We got back sometime past one, his dad made organic spagetti. His dad told me about his Korean girlfriend and how he spent four days in Hong Kong.

1:29PM We're in Lionel's room and we can't find his phone. We think it's in his car and his grandfather probably took it.

Yup. So his grandfather did take his car and was laughing that he had Lionel's phone too.

4:46PM I am going to take a shower tomorrow morning when I wake up.

Lionel gave me half a small dosage of Kratom. It hit me hard on the first sip and the room moved in a fractal pattern. A rush, I was pretty happy with everything. Later, I was quiet, dull, lazy and depressed.

Later, I asked Lionel if I could have the full dose. He kept warning me about being addicted and how serious he was that he meant that he didn't want me to become addicted. I guess I didn't prove it that I wasn't. He made me promise, I didn't, because by then I lost meaning that what being addicted means so I'm not going to make a promise I don't fully understand. Then Lionel told me about people who walked around carrying a gallon of Kratom. I told Lionel I had an addictive personality. He said, "Shit... So do I." He continued to warn me about becomming addicted. It wasn't fair because I could become addicted to anything. He got up, he was going to make me one, he reached for my cup and I quickly told him I changed my mind. I didn't like the after-effects more than I liked the first effects. It wasn't worth it. He seemed suprised that I changed my mind. I didn't know if I should feel offended or not. I chose to feel nothing.
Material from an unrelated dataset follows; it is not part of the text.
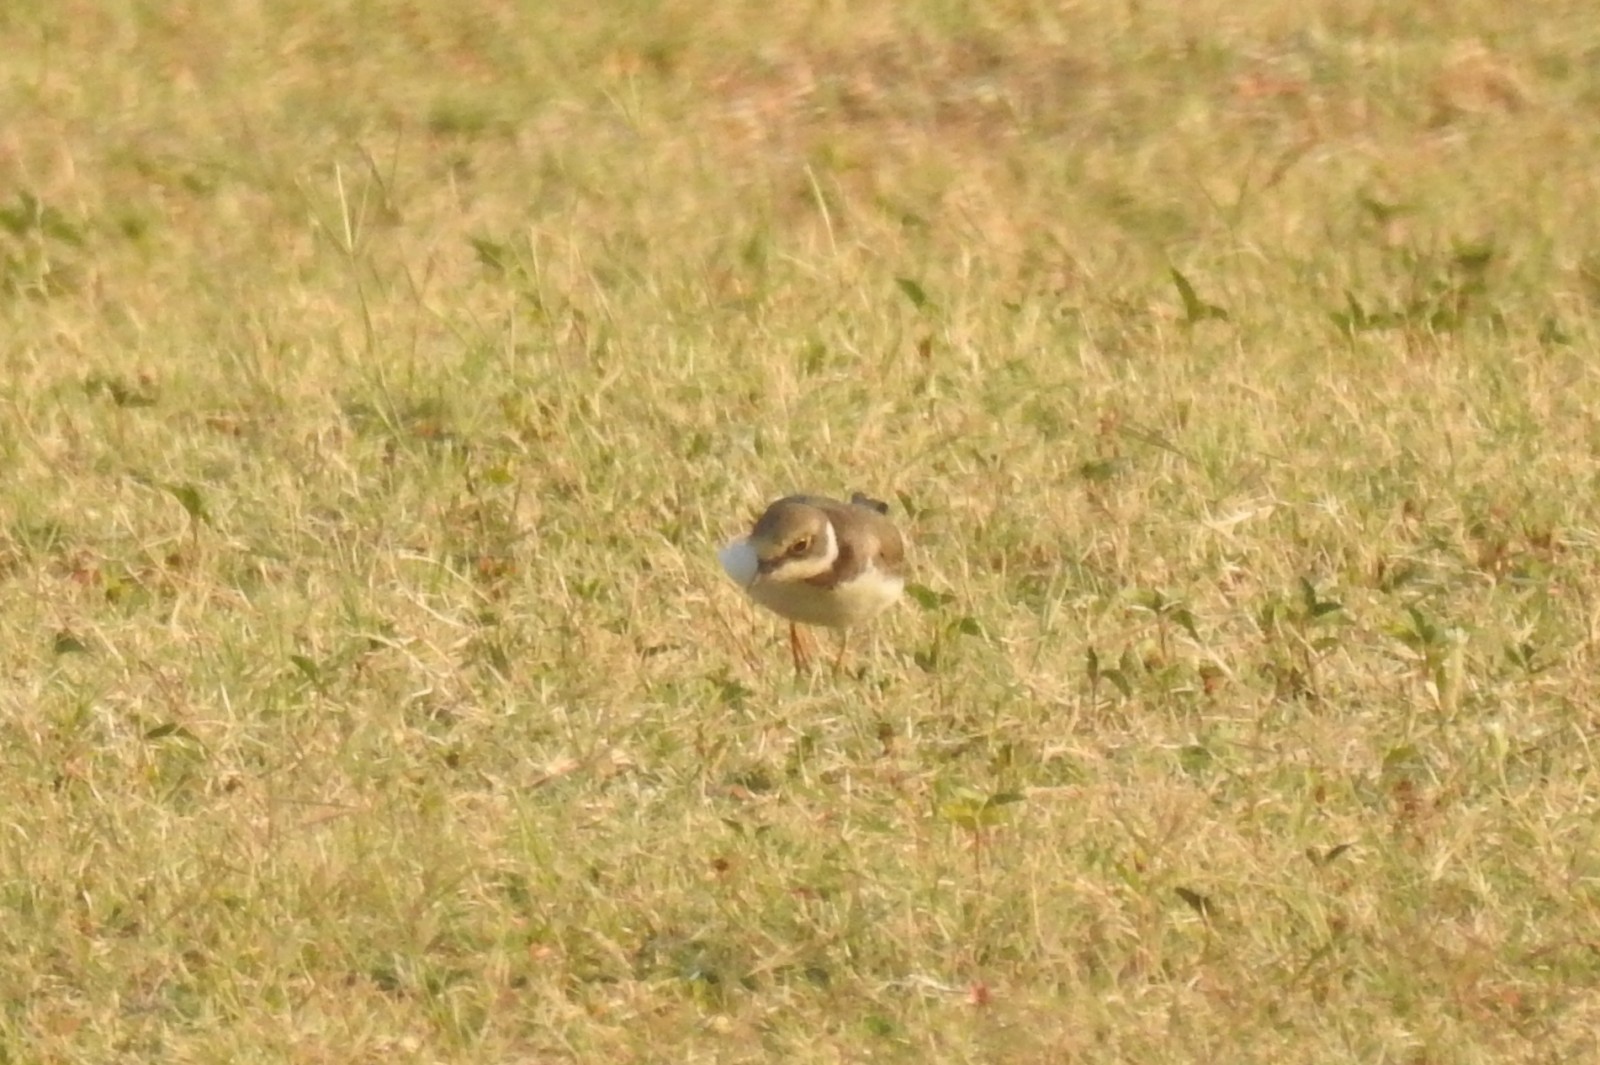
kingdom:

We went to bed early. Probably at seven or eight since we were running on four hours of sleep. Lionel gave me two of his books and showed me his paintings. I was really interested in it, but I'm not sure if it really showed. I was interested since I saw it in middle school. But since I was a girl, I was rejected from this realm.

The wind made the trees pound and the water pipes slammed. The trees smashed themselves against the apartment and windows. Branches broke off and slammed hard onto cars. This probably went on until 2AM when I fell asleep. I would slightly fall into sleep, and then "POUND!", the sound jolts me awake and woke Lionel because I jumped. This went on all night. This came to the point where I went in and out of sleep so many times I wasn't sure if I was going to be able to sleep tonight. The bed shook. I thought it was Lionel who did it the first few times, until I noticed the he wasn't moving. It wasn't me either because I was too scared of the storm to move. The bed shook hard. I asked Lionel if he was moving the bed, he no, and suspected me for moving the bed. The bed shook again and again. I curled into a tight ball. I thought I was going to shoot out. I didn't want to project. I didn't want things flying off the tables. I didn't want the bed to flip over. A dozen rumbles, slacks, pounds and slam later, I asked Lionel if I could move in really close. He didn't sound uneasy about it like how I thought he would. I inched forward until my curled up legs lightly lined his side. The moment I touched him I was instantly grounded.